You might use humour, to defend against humiliation or a sense of failure.


You might protest too much – “I’m fine, really, it’s all completely fine!” – a defence known as reaction formation.


You might suppress your feelings – that nagging sense of inadequacy, that lonely belief that something is wrong with you – or channel them into work or exercise.


Perhaps you avoid your difficult feelings such as rage, shame and despair through keeping busy, or you mask them with drink and drugs. Maybe you deny that they exist at all. (Whenever a client tells me they had a wonderful childhood, I immediately wonder if this is the defence of denial.)

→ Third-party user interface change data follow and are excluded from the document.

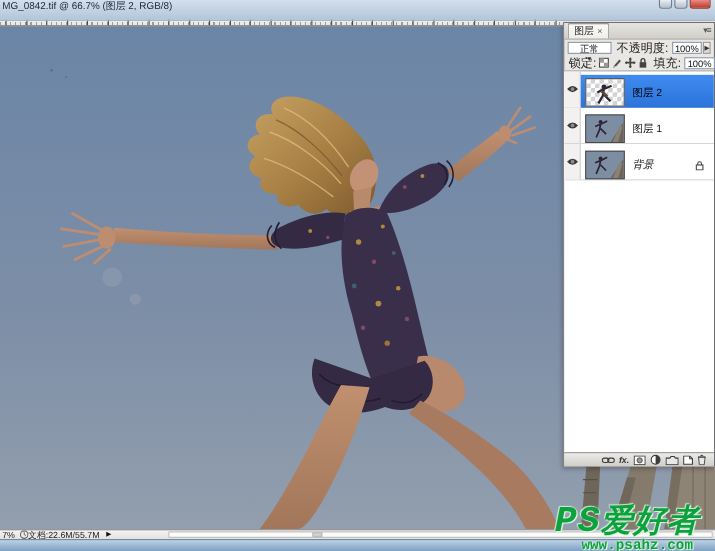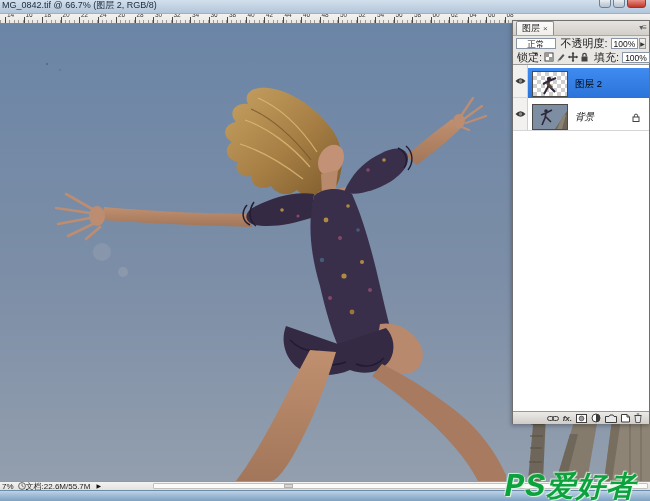--- a/index.html
+++ b/index.html
@@ -4,21 +4,21 @@
 <style>
   html,body{margin:0;padding:0;background:#444;}
   *{box-sizing:border-box;}
   .shot{
     position:relative;width:650px;height:501px;overflow:hidden;
     font-family:"Liberation Sans","DejaVu Sans",sans-serif;
     background:#8e99aa;
   }
   
   .titlebar{
-    position:absolute;top:0;left:0;width:650px;height:14px;z-index:6;
+    position:absolute;top:0;left:0;width:650px;height:19px;z-index:6;
     background:linear-gradient(#d3dfec,#b2c6da);
     border-bottom:1px solid #9db1c6;
   }
   .title-text{
     position:absolute;left:2px;top:0;font-size:9px;line-height:11px;color:#1b2838;white-space:nowrap;
   }
   .winbtns{position:absolute;right:4px;top:-3px;display:flex;gap:2px;z-index:7;}
   .winbtn{
     width:12px;height:11px;border:1px solid #6d7f94;border-radius:0 0 3px 3px;
     background:linear-gradient(#fdfdfd,#cdd6e0 60%,#b6c2cf);
@@ -367,20 +367,40 @@
             <svg width="34" height="24" viewBox="0 0 34 24">
               <circle cx="16" cy="7" r="2.2" fill="#2e2638"></circle>
               <path d="M16,9 L10,12 M16,9 L23,6 M16,9 L15,15 L11,22 M16,14 L22,20" stroke="#2e2638" stroke-width="2" fill="none"></path>
               <path d="M14,11 L19,16" stroke="#5b4a3a" stroke-width="2.5" fill="none"></path>
             </svg>
           </div>
           <span class="lname">图层 2</span>
         </div>
       </div>
 
+      <div class="lrow">
+        <div class="eyecell">
+          <svg width="11" height="8">
+            <path d="M0.5,4 Q5.5,-1.5 10.5,4 Q5.5,9.5 0.5,4 Z" fill="#3a3a3a"></path>
+            <circle cx="5.5" cy="4" r="1.7" fill="#8d8d8d"></circle>
+          </svg>
+        </div>
+        <div class="rowbody">
+          <div class="thumb">
+            <svg width="34" height="24" viewBox="0 0 34 24">
+              <rect width="34" height="24" fill="#7e8ea2"></rect>
+              <polygon points="22,24 34,6 34,24" fill="#6b6457"></polygon>
+              <polygon points="24,24 30,10 33,10 29,24" fill="#8a8173"></polygon>
+              <circle cx="13" cy="6" r="1.8" fill="#2e2638"></circle>
+              <path d="M13,8 L8,10 M13,8 L19,5 M13,8 L12,13 L9,20 M13,12 L18,17" stroke="#2e2638" stroke-width="1.6" fill="none"></path>
+            </svg>
+          </div>
+          <span class="lname">图层 1</span>
+        </div>
+      </div>
 
       <div class="lrow">
         <div class="eyecell">
           <svg width="11" height="8">
             <path d="M0.5,4 Q5.5,-1.5 10.5,4 Q5.5,9.5 0.5,4 Z" fill="#3a3a3a"></path>
             <circle cx="5.5" cy="4" r="1.7" fill="#8d8d8d"></circle>
           </svg>
         </div>
         <div class="rowbody">
           <div class="thumb">
@@ -455,15 +475,16 @@
     <span class="statarrow">▶</span>
     <div class="stattrack">
       <div class="statthumb"></div>
     </div>
   </div>
 
   <div class="bottomstrip"></div>
 
   <div class="watermark">
     <div class="wm-title"><span class="big">PS</span><span>爱好者</span></div>
+    <div class="wm-url">www.psahz.com</div>
   </div>
 
 </div>
 
 </body></html>

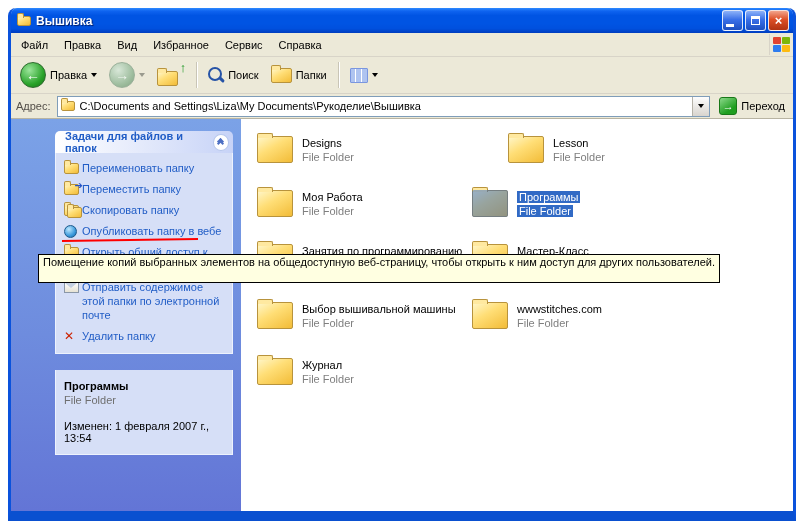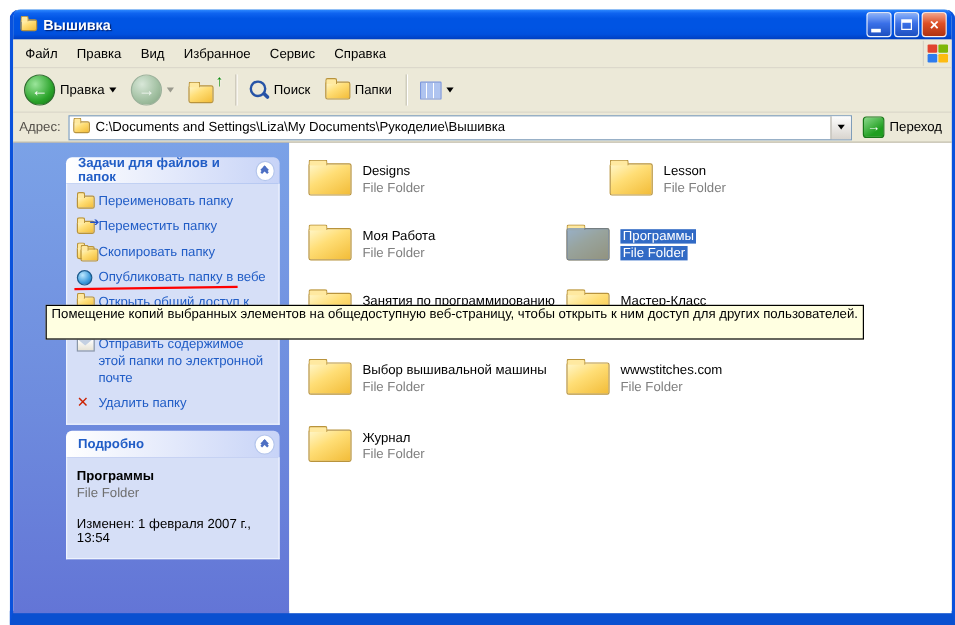--- a/index.html
+++ b/index.html
@@ -160,21 +160,21 @@
   }
 
   
   .content { display: flex; height: calc(100% - 109px); }
 
   .sidebar {
     width: 230px; flex: 0 0 auto;
     background: linear-gradient(180deg,#7BA2E7 0%,#6E8CDE 55%,#6375D6 100%);
     padding: 12px 8px 0 8px; overflow: hidden;
   }
-  .panel { margin-bottom: 5px; padding-left: 36px; }
+  .panel { margin-bottom: 16px; padding-left: 36px; }
   .panel-header {
     height: 22px;
     background: linear-gradient(90deg,#FFFFFF 0%,#C7D3F7 100%);
     border-radius: 5px 5px 0 0;
     display: flex; align-items: center; justify-content: space-between;
     padding: 0 4px 0 10px;
     color: #215DC6; font-weight: bold;
   }
   .chev-btn {
     width: 17px; height: 17px; border-radius: 50%;
@@ -382,27 +382,20 @@
           </div>
           <div class="task">
             <span class="ticon"><span class="x-del">✕</span></span>
             <span>Удалить папку</span>
           </div>
         </div>
       </div>
 
 
       <div class="panel">
-        <div class="panel-header">
-          <span>Подробно</span>
-          <span class="chev-btn">
-              <i class="ch up"></i>
-              <i class="ch up"></i>
-            </span>
-        </div>
         <div class="details-body">
           <div class="d-name">Программы</div>
           <div class="d-type">File Folder</div>
           <div class="d-mod">Изменен: 1 февраля 2007 г., 13:54</div>
         </div>
       </div>
 
     </div>
 
     <div class="main">

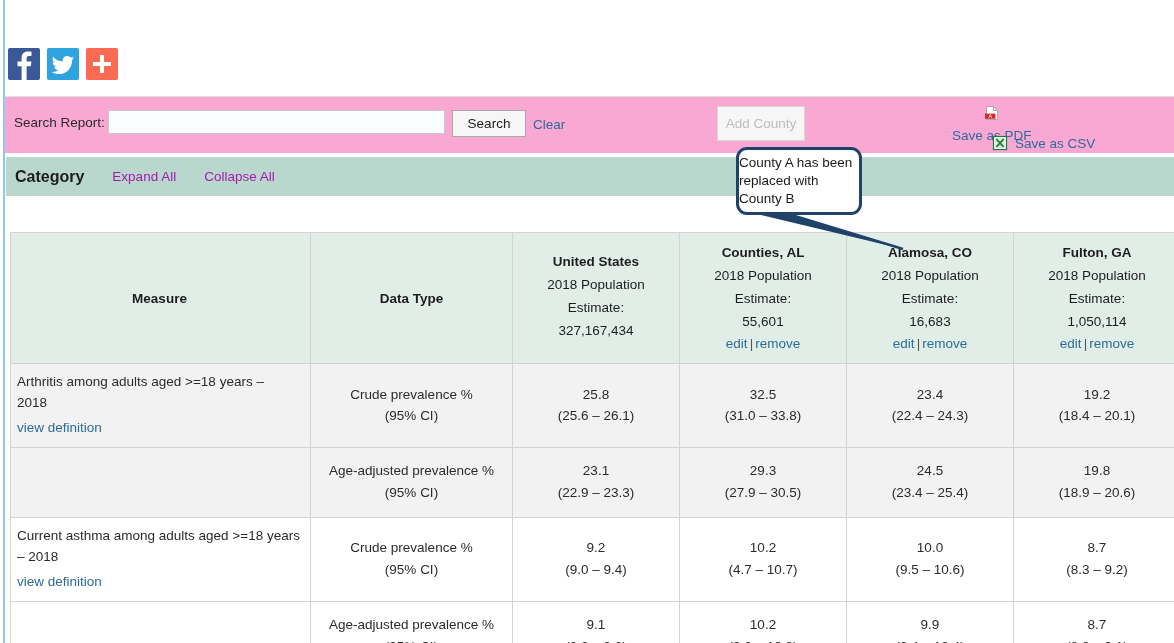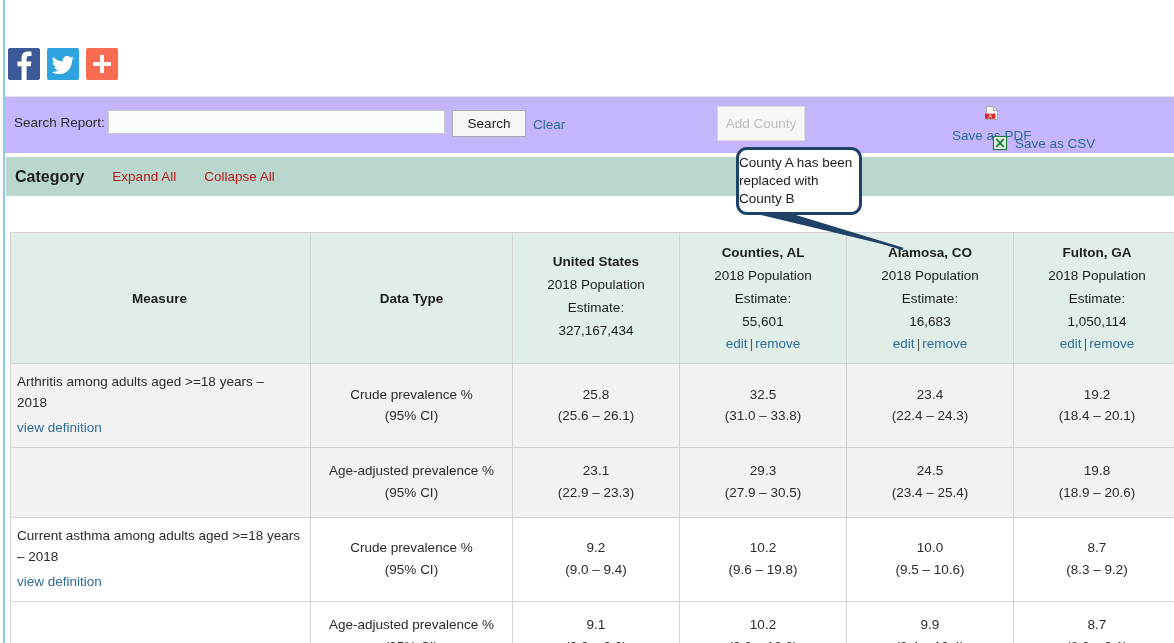--- a/index.html
+++ b/index.html
@@ -45,21 +45,21 @@
     display: flex; align-items: center; justify-content: center;
     cursor: pointer;
   }
   .social-btn svg { display: block; }
 
   
   .search-strip {
     position: absolute;
     left: 5px; top: 96px;
     width: 1169px; height: 57px;
-    background: #c4b5fd;
+    background: #f9a8d4;
     border-top: 1px solid #e2e2e2;
   }
   .search-label {
     position: absolute; left: 9px; top: 18px;
     font-size: 13.5px; color: #2b2b2b;
   }
   .search-input {
     position: absolute; left: 108px; top: 110px;
     width: 337px; height: 24px;
     border: 1px solid #c9c9c9;
@@ -111,21 +111,21 @@
     width: 1169px; height: 39px;
     background: #b9d7cd;
     display: flex; align-items: center;
   }
   .category-title {
     margin-left: 9px;
     font-size: 16px; font-weight: bold; color: #1d1d1d;
   }
   .cat-link {
     margin-left: 28px;
-    font-size: 13.5px; color: #b91c1c;
+    font-size: 13.5px; color: #a21caf;
     cursor: pointer;
   }
 
   
   .section-row {
     position: absolute;
     left: 5px; top: 196px;
     width: 1169px; height: 36px;
     background: #ffffff;
     display: flex; align-items: center;
@@ -329,21 +329,21 @@
           <td class="datatype-cell"><span>Age-adjusted prevalence %</span><br><span>(95% CI)</span></td>
           <td class="value-cell"><span>23.1</span><br><span>(22.9 – 23.3)</span></td>
           <td class="value-cell"><span>29.3</span><br><span>(27.9 – 30.5)</span></td>
           <td class="value-cell"><span>24.5</span><br><span>(23.4 – 25.4)</span></td>
           <td class="value-cell"><span>19.8</span><br><span>(18.9 – 20.6)</span></td>
         </tr>
         <tr class="plain row-tall">
           <td class="measure-cell"><span>Current asthma among adults aged &gt;=18 years</span><br><span>– 2018</span><br><span class="view-def">view definition</span></td>
           <td class="datatype-cell"><span>Crude prevalence %</span><br><span>(95% CI)</span></td>
           <td class="value-cell"><span>9.2</span><br><span>(9.0 – 9.4)</span></td>
-          <td class="value-cell"><span>10.2</span><br><span>(9.6 – 19.8)</span></td>
+          <td class="value-cell"><span>10.2</span><br><span>(4.7 – 10.7)</span></td>
           <td class="value-cell"><span>10.0</span><br><span>(9.5 – 10.6)</span></td>
           <td class="value-cell"><span>8.7</span><br><span>(8.3 – 9.2)</span></td>
         </tr>
         <tr class="plain row-tall">
           <td class="measure-cell"></td>
           <td class="datatype-cell"><span>Age-adjusted prevalence %</span><br><span>(95% CI)</span></td>
           <td class="value-cell"><span>9.1</span><br><span>(9.0 – 9.3)</span></td>
           <td class="value-cell"><span>10.2</span><br><span>(9.6 – 10.8)</span></td>
           <td class="value-cell"><span>9.9</span><br><span>(9.4 – 10.4)</span></td>
           <td class="value-cell"><span>8.7</span><br><span>(8.3 – 9.1)</span></td>

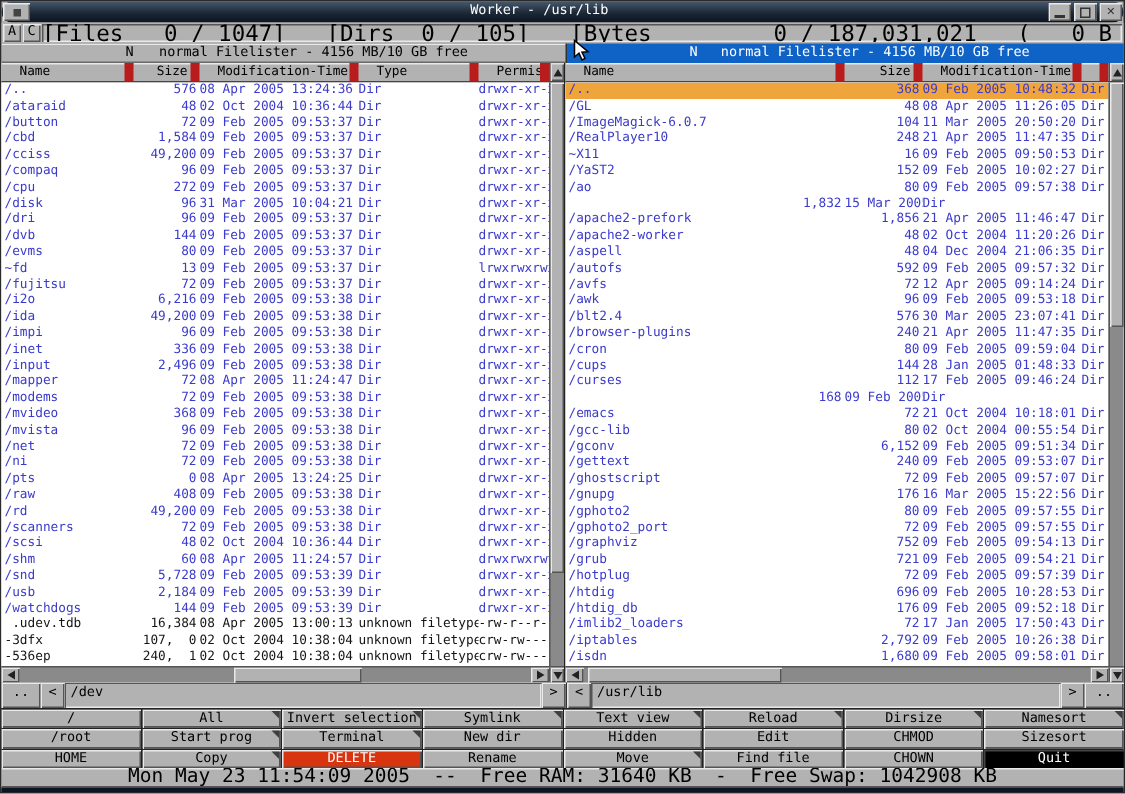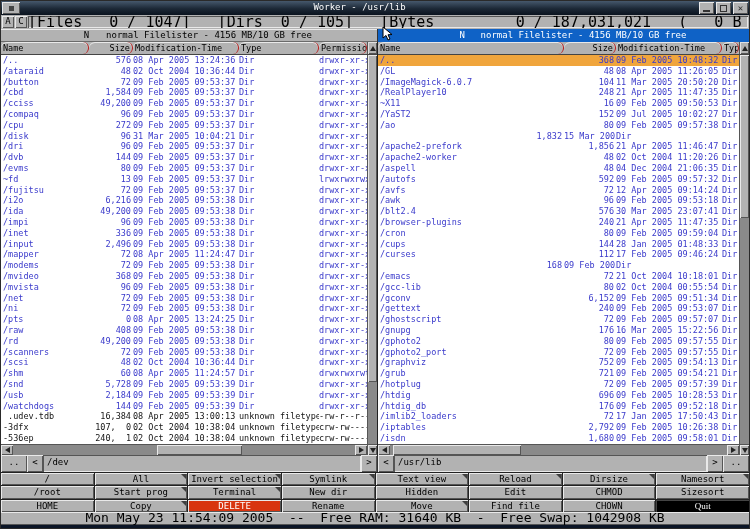--- a/index.html
+++ b/index.html
@@ -4,21 +4,21 @@
 <style>
   * { margin:0; padding:0; box-sizing:border-box; }
   html,body { width:750px; height:529px; overflow:hidden; background:#b2b2b2;
               font-family:"DejaVu Sans Mono", monospace; }
   #win { width:750px; height:529px; border:1px solid #2a2a2a; background:#b2b2b2;
          display:flex; flex-direction:column; position:relative; }
 
   
   .titlebar { height:14px; flex:none; display:flex; align-items:stretch;
               background:linear-gradient(180deg,#46586c 0%, #1c2836 55%, #0b1420 100%);
-              color:#fff; font-size:9px; }
+              color:#fff; font-size:9px;border-radius:7px; }
   .win-iconbtn { width:18px; margin:1px; background:#b2b2b2;
                  box-shadow:inset 1px 1px 0 #e9e9e9, inset -1px -1px 0 #555;
                  display:flex; align-items:center; justify-content:center; }
   .win-iconbtn i { width:5px; height:5px; background:#444; display:block; }
   .title-text { flex:1; text-align:center; line-height:13px; letter-spacing:0; }
   .winbtn { width:15px; margin:1px 1px; background:#b2b2b2; color:#222;
             box-shadow:inset 1px 1px 0 #e9e9e9, inset -1px -1px 0 #555;
             display:flex; align-items:center; justify-content:center; font-size:8px; }
   .glyph-min { width:7px; height:2px; background:#333; margin-top:6px; }
   .glyph-max { width:7px; height:7px; border:1px solid #333; }
@@ -43,22 +43,22 @@
   
   .panes { height:413px; flex:none; display:flex; background:#fff; }
   .pane { display:flex; flex-direction:column; }
   .pane-left { width:377px; border-right:1px solid #222; }
   .pane-right { flex:1; }
   .colhead { height:13px; flex:none; display:flex; background:#b2b2b2;
              border-bottom:1px solid #444; font-size:8.5px; }
   .colrow { flex:1; display:grid; }
   .pane-left  .colrow, .pane-left  .row { grid-template-columns:88px 44px 106px 80px 1fr; }
   .pane-right .colrow, .pane-right .row { grid-template-columns:186px 52px 106px 1fr; }
-  .colcell { line-height:12px; padding-left:2px; border-right:1px solid #b91c1c;
-             box-shadow:inset 0 1px 0 #e9e9e9; overflow:hidden; white-space:pre;border-radius:6px; }
+  .colcell { line-height:12px; padding-left:12px; border-right:6px solid #b91c1c;
+             box-shadow:inset 0 1px 0 #e9e9e9; overflow:hidden; white-space:pre; }
   .colcell.r { text-align:right; padding-right:2px; }
   .sbbox { width:10px; flex:none; background:#b2b2b2; border-left:1px solid #555;
            display:flex; align-items:center; justify-content:center;
            box-shadow:inset 1px 1px 0 #e0e0e0, inset -1px -1px 0 #555; }
   .pane-body { height:389px; flex:none; display:flex; background:#fff; }
   .rows { flex:1; overflow:hidden; }
   .row { display:grid; height:10.8px; line-height:10.8px; font-size:8.5px;
          white-space:pre; overflow:hidden; }
   .row > div { overflow:hidden; }
   .cell-name { padding-left:2px; }
@@ -96,21 +96,21 @@
                 white-space:pre; overflow:hidden;
                 box-shadow:inset 1px 1px 0 #555, inset -1px -1px 0 #e9e9e9; }
 
   
   .btngrid { height:40px; flex:none; display:grid; grid-template-columns:repeat(8,1fr);
              grid-template-rows:repeat(3,1fr); gap:1px; background:#222; border-top:1px solid #222; }
   .wbtn { position:relative; background:#b2b2b2; font-size:9px; display:flex;
           align-items:center; justify-content:center; overflow:hidden;
           box-shadow:inset 1px 1px 0 #e9e9e9, inset -1px -1px 0 #555; }
   .wbtn.delete { background:#d8340f; color:#fff; }
-  .wbtn.quit   { background:#000; color:#fff; box-shadow:inset 1px 1px 0 #444, inset -1px -1px 0 #000;font-family:Liberation Serif, serif; }
+  .wbtn.quit   { background:#000; color:#fff; box-shadow:inset 1px 1px 0 #444, inset -1px -1px 0 #000; }
   .fold { position:absolute; top:1px; right:1px; width:0; height:0;
           border-top:5px solid #3f3f3f; border-left:5px solid transparent; }
 
   
   .statusbar { height:13px; flex:none; background:#b2b2b2; font-size:13px; line-height:12px;
                text-align:center; white-space:pre; overflow:hidden;
                box-shadow:inset 0 1px 0 #e9e9e9, inset 0 -1px 0 #555; }
   .bottom-strip { flex:1; background:#0b1526; }
 
   
@@ -240,21 +240,21 @@
             <span class="tri-up"></span>
           </div>
       </div>
       <div class="pane-body">
         <div class="rows" id="right-rows">
             <div class="row dir selected"><div class="cell-name">/..</div><div class="cell-size">368</div><div class="cell-time">09 Feb 2005 10:48:32</div><div class="cell-type">Dir</div></div>
             <div class="row dir"><div class="cell-name">/GL</div><div class="cell-size">48</div><div class="cell-time">08 Apr 2005 11:26:05</div><div class="cell-type">Dir</div></div>
             <div class="row dir"><div class="cell-name">/ImageMagick-6.0.7</div><div class="cell-size">104</div><div class="cell-time">11 Mar 2005 20:50:20</div><div class="cell-type">Dir</div></div>
             <div class="row dir"><div class="cell-name">/RealPlayer10</div><div class="cell-size">248</div><div class="cell-time">21 Apr 2005 11:47:35</div><div class="cell-type">Dir</div></div>
             <div class="row dir"><div class="cell-name">~X11</div><div class="cell-size">16</div><div class="cell-time">09 Feb 2005 09:50:53</div><div class="cell-type">Dir</div></div>
-            <div class="row dir"><div class="cell-name">/YaST2</div><div class="cell-size">152</div><div class="cell-time">09 Jul 2005 10:02:27</div><div class="cell-type">Dir</div></div>
+            <div class="row dir"><div class="cell-name">/YaST2</div><div class="cell-size">152</div><div class="cell-time">09 Feb 2005 10:02:27</div><div class="cell-type">Dir</div></div>
             <div class="row dir"><div class="cell-name">/ao</div><div class="cell-size">80</div><div class="cell-time">09 Feb 2005 09:57:38</div><div class="cell-type">Dir</div></div>
             <div class="row dir"><div class="cell-size">1,832</div><div class="cell-time">15 Mar 2005 13:52:20</div><div class="cell-type">Dir</div></div>
             <div class="row dir"><div class="cell-name">/apache2-prefork</div><div class="cell-size">1,856</div><div class="cell-time">21 Apr 2005 11:46:47</div><div class="cell-type">Dir</div></div>
             <div class="row dir"><div class="cell-name">/apache2-worker</div><div class="cell-size">48</div><div class="cell-time">02 Oct 2004 11:20:26</div><div class="cell-type">Dir</div></div>
             <div class="row dir"><div class="cell-name">/aspell</div><div class="cell-size">48</div><div class="cell-time">04 Dec 2004 21:06:35</div><div class="cell-type">Dir</div></div>
             <div class="row dir"><div class="cell-name">/autofs</div><div class="cell-size">592</div><div class="cell-time">09 Feb 2005 09:57:32</div><div class="cell-type">Dir</div></div>
             <div class="row dir"><div class="cell-name">/avfs</div><div class="cell-size">72</div><div class="cell-time">12 Apr 2005 09:14:24</div><div class="cell-type">Dir</div></div>
             <div class="row dir"><div class="cell-name">/awk</div><div class="cell-size">96</div><div class="cell-time">09 Feb 2005 09:53:18</div><div class="cell-type">Dir</div></div>
             <div class="row dir"><div class="cell-name">/blt2.4</div><div class="cell-size">576</div><div class="cell-time">30 Mar 2005 23:07:41</div><div class="cell-type">Dir</div></div>
             <div class="row dir"><div class="cell-name">/browser-plugins</div><div class="cell-size">240</div><div class="cell-time">21 Apr 2005 11:47:35</div><div class="cell-type">Dir</div></div>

Anxiety can also be in the mix, part of a triangular psychological process, designed to keep you out of contact with difficult feelings. It goes like this:


Feelings trigger anxiety, anxiety activates defences, defences repress feelings.


Anxiety can be triggered when dark, difficult feelings or impulses begin to rise up from the unconscious. This in turn activates defences. The defences attempt to regulate that anxiety – some soothing online shopping, some mild dissociation – and simultaneously avoid a confrontation with those murky, dangerous feelings. You might be raging at your mother, for instance, but because that feels like an existential threat to that most essential of relationships, you feel anxious and this activates a defence to squash that feeling.


Over the years, defence mechanisms and coping strategies can impact our health and relationships. Midlife in particular can be a time of great reckoning and crisis. Defensive strategies begin to collide with the unavoidable shocks and pressures of age. If exercise has always helped keep your demons at bay, what happens when you are injured or simply too old to hit the gym? Drinking will always hurt your health and loved ones, shopping will hurt your wallet, working hard will exhaust you while retirement will ultimately rob you of the distraction of work. Anxiety, over time, can leave you exhausted and estranged, from both yourself and your loved ones.

 

Signs that your coping strategies are failing

Physical symptoms – disturbed sleep, burnout, digestive problems, auto-immune disease

Emotional symptoms – numbness, anxiety, panic attacks, obsessive thoughts and compulsions

 

Why therapy can help

Suppressed feelings are only suppressed. They have not gone away and will continue to act in you. By exploring your life with a view to reclaiming the feelings that got squashed down and hidden, you can begin to regain agency. Once you are in touch with all that dark, repressed ‘stuff’ you can work through it, with the help of a supportive therapist, and effectively decommission it. The need for defence mechanisms drops away, and the possibility of living more flexibly, spontaneously and contentedly opens up.